Extracted page text data
-- Opening Marker --

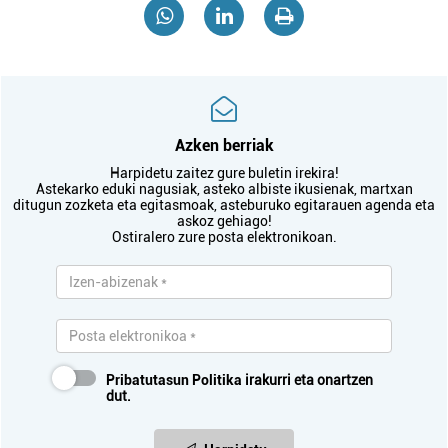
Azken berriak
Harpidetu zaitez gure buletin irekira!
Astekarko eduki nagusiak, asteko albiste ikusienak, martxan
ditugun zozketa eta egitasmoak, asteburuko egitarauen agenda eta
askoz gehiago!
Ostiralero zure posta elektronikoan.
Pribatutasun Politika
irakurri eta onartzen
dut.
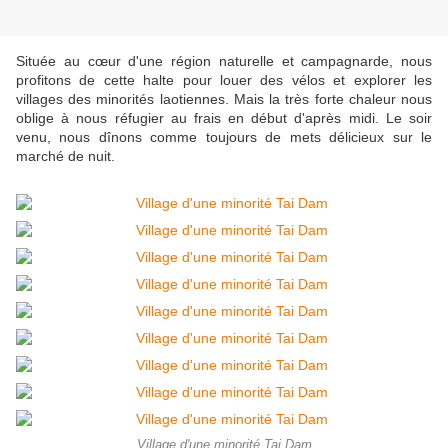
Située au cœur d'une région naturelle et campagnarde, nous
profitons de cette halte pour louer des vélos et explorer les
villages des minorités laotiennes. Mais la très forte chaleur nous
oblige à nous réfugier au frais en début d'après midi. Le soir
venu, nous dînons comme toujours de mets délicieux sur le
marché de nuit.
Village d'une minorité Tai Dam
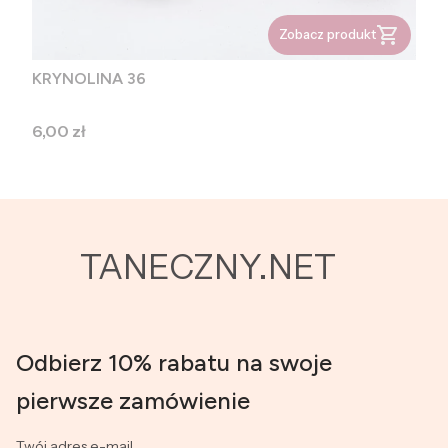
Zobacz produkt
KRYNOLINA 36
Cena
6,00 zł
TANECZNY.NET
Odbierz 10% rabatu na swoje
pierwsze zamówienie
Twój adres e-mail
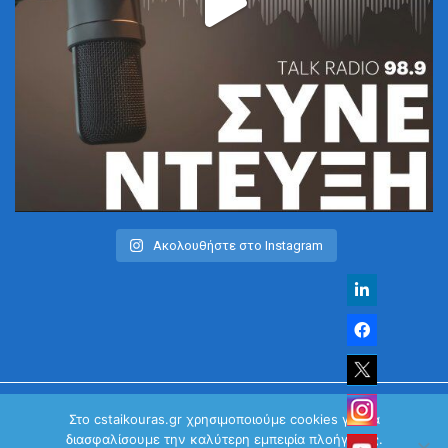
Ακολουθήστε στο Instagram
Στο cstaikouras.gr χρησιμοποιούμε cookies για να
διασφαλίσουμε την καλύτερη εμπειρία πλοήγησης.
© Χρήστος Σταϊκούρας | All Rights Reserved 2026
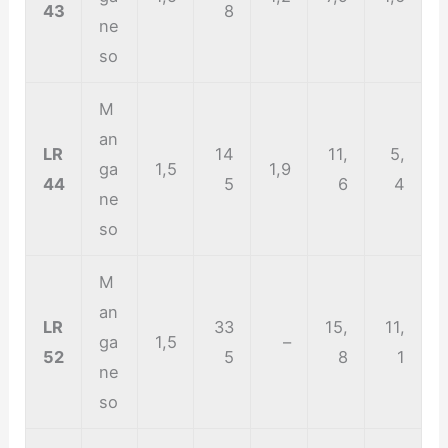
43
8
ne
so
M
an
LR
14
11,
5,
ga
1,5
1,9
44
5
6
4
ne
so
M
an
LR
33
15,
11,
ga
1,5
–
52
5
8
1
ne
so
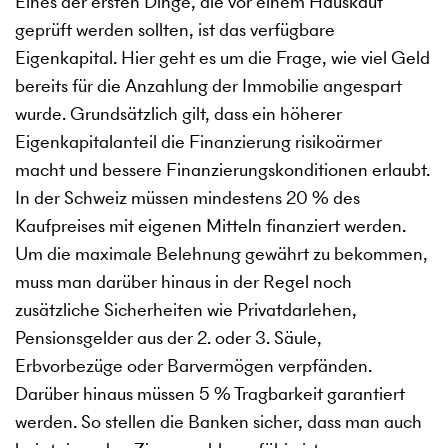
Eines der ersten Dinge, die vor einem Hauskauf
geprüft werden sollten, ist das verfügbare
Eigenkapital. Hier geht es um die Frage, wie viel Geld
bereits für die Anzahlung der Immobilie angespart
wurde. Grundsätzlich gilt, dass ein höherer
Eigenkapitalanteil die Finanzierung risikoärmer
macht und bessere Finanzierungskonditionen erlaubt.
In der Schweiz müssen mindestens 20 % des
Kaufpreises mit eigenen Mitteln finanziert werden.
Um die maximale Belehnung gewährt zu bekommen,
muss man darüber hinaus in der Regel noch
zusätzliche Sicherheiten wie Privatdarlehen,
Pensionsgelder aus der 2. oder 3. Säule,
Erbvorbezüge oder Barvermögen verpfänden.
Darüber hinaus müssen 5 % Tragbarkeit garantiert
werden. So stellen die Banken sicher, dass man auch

-- Closing Marker --

* _Activity_
How many of the lines above contain the string "dass"? Give the count alone.

* _Answer for the task_
2